Enzymatic rhamnosylation of anticancer drugs by an α-L-rhamnosidase from Alternaria sp. L1 for cancer-targeting and enzyme-activated prodrug therapy.

Abstract

The synthesis of rhamnosylated compounds has gained great importance since these compounds have potential therapeutic applications. The enzymatic approaches for glycosylation of bioactive molecules have been well developed; however, the enzymatic rhamnosylation has been largely hindered by lacking of the glycosyl donor for rhamnosyltransferases. Here, we employed an α-L-rhamnosidase from Alternaria sp. L1 (RhaL1) to perform one-step rhamnosylation of anticancer drugs, including 2'-deoxy-5-fluorouridine (FUDR), cytosine arabinoside (Ara C), and hydroxyurea (Hydrea). The key synthesis conditions including substrate concentrations and reaction time were carefully optimized, and the maximum yields of each rhamnosylated drugs were 57.7 mmol for rhamnosylated Ara C, 68.6 mmol for rhamnosylated Hydrea, and 42.2 mmol for rhamnosylated FUDR. It is worth pointing out that these rhamnosylated drugs exhibit little cytotoxic effects on cancer cells, but could efficiently restore cytotoxic activity when incubated with exogenous α-L-rhamnosidase, suggesting their potential applications in the enzyme-activated prodrug system.

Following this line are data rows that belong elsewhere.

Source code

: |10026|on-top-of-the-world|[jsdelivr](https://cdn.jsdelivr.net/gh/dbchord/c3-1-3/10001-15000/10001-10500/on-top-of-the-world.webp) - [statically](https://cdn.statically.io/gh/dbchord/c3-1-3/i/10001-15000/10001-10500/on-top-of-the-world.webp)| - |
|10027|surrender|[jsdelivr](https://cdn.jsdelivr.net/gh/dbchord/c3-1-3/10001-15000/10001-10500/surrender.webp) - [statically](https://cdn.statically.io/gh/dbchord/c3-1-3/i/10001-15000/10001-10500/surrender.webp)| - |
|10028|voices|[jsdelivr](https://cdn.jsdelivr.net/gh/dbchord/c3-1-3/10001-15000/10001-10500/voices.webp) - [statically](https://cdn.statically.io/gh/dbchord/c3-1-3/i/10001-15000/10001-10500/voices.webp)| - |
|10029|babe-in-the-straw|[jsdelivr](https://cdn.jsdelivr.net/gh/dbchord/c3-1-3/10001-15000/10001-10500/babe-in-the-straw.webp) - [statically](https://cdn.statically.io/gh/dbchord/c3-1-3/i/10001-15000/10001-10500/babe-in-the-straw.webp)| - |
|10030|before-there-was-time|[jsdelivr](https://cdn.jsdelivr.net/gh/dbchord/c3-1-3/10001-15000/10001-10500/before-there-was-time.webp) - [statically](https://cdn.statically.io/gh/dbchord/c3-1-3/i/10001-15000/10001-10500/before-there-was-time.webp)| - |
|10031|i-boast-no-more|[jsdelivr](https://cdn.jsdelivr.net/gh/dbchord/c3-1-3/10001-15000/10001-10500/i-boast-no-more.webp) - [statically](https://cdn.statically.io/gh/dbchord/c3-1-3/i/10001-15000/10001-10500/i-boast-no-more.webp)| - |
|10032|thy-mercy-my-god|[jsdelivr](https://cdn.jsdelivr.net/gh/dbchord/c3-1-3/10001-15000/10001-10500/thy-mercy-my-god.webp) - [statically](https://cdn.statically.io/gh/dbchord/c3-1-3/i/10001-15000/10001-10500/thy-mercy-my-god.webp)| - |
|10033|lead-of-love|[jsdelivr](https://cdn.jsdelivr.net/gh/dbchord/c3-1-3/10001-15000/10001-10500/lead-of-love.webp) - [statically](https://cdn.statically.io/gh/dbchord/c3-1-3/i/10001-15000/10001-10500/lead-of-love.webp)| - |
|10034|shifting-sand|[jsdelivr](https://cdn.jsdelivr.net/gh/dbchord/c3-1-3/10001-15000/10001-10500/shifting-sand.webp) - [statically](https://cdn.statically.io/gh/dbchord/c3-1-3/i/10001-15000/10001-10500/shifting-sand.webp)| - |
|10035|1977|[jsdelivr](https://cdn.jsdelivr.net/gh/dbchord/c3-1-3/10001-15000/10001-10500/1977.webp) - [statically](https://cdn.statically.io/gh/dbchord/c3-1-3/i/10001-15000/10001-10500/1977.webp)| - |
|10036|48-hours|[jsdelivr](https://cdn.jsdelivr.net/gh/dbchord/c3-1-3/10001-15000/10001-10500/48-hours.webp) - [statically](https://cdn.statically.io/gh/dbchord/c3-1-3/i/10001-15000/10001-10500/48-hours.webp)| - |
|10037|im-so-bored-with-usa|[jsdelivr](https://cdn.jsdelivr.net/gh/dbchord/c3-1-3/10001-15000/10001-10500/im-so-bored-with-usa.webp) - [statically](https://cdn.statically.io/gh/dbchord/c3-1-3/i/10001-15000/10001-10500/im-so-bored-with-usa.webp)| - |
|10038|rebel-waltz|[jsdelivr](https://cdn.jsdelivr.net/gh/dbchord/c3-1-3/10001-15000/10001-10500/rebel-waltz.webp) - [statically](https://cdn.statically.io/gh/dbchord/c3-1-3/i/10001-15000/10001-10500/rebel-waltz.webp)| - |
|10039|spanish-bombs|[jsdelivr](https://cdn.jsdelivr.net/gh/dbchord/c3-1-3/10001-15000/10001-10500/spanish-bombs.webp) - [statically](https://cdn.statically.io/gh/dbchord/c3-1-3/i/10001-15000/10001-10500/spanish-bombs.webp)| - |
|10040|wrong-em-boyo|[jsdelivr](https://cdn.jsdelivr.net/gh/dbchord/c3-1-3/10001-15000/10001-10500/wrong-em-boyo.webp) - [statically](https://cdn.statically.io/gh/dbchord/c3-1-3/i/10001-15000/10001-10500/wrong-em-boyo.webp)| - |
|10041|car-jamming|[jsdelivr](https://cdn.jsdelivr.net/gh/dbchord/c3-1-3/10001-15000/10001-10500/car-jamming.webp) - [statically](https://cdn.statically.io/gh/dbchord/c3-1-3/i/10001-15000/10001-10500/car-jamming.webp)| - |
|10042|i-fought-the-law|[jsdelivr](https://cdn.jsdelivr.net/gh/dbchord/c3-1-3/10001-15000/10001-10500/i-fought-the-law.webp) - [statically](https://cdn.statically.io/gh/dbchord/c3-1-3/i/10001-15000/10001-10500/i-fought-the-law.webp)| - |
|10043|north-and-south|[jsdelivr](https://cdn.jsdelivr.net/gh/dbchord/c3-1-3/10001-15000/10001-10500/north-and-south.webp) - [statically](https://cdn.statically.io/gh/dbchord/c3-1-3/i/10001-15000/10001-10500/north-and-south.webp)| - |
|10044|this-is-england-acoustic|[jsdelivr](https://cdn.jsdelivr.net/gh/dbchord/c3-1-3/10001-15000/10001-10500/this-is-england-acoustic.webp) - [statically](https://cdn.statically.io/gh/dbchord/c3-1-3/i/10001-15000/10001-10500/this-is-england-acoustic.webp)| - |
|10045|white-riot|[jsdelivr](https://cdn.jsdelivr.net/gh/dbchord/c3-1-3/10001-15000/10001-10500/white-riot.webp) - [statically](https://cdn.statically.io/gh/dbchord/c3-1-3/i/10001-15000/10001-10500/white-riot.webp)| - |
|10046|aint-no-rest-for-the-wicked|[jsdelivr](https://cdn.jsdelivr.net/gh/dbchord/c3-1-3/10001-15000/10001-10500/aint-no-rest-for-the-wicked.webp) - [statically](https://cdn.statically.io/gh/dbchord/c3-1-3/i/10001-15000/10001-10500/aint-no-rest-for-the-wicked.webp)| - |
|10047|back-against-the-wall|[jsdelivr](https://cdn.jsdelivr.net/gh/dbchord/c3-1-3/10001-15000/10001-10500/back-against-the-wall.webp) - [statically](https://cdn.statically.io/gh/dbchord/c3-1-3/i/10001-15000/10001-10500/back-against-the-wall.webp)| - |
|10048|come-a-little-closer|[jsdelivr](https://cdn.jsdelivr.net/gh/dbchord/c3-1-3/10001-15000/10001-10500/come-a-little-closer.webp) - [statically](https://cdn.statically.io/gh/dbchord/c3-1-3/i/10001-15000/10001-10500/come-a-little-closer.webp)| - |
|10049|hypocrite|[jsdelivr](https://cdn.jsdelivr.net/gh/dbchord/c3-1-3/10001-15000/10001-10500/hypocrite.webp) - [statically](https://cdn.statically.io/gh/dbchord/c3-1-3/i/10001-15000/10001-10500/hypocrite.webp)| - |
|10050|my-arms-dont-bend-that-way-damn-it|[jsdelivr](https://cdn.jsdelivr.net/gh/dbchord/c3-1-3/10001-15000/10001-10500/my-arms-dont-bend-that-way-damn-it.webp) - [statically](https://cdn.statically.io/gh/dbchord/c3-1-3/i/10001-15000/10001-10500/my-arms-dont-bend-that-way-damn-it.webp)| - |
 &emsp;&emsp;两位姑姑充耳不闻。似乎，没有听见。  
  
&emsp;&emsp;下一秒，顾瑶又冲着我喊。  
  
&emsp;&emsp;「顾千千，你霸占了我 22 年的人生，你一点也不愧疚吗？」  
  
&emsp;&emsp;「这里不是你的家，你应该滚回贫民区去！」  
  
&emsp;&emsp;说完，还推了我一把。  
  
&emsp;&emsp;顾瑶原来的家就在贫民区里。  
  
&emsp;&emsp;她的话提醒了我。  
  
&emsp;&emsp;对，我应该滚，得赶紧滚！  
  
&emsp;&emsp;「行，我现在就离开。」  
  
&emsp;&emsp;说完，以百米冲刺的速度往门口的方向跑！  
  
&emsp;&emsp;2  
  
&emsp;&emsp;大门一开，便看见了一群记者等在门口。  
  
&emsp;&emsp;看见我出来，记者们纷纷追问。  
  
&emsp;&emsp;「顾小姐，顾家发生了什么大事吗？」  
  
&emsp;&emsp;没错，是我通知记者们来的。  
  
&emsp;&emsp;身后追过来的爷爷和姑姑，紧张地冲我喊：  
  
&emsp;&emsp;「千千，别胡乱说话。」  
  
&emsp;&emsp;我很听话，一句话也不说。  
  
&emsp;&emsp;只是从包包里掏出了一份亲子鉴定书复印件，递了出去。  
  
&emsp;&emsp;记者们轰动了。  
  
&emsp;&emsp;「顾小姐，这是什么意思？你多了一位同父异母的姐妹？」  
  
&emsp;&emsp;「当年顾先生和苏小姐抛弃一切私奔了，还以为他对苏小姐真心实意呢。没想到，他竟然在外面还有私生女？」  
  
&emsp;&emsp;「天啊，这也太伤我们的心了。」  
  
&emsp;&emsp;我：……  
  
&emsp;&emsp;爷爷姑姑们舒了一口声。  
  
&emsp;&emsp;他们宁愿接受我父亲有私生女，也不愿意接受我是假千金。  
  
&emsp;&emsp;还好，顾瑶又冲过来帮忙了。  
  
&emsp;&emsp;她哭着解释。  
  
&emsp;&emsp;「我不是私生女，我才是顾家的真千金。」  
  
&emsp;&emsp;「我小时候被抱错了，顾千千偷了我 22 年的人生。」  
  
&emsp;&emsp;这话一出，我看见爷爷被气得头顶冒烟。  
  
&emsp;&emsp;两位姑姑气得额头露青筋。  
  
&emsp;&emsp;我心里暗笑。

To evaluate the cancer-targeting ability of rhamnose moiety, the rhamnose-conjugated fluorescence dye rhodamine B (Rha-RhB) was constructed. The fluorescence probe Rha-RhB displayed much higher cell affinity and cellular internalization rate of oral cancer cell KB and breast cancer cell MDA-MB-231 than that of the normal epithelial cells MCF 10A, suggesting that the rhamnose moiety could mediate the specific internalization of rhamnosylated compounds into cancer cells, which greatly facilitated their applications for cancer-targeting drug delivery.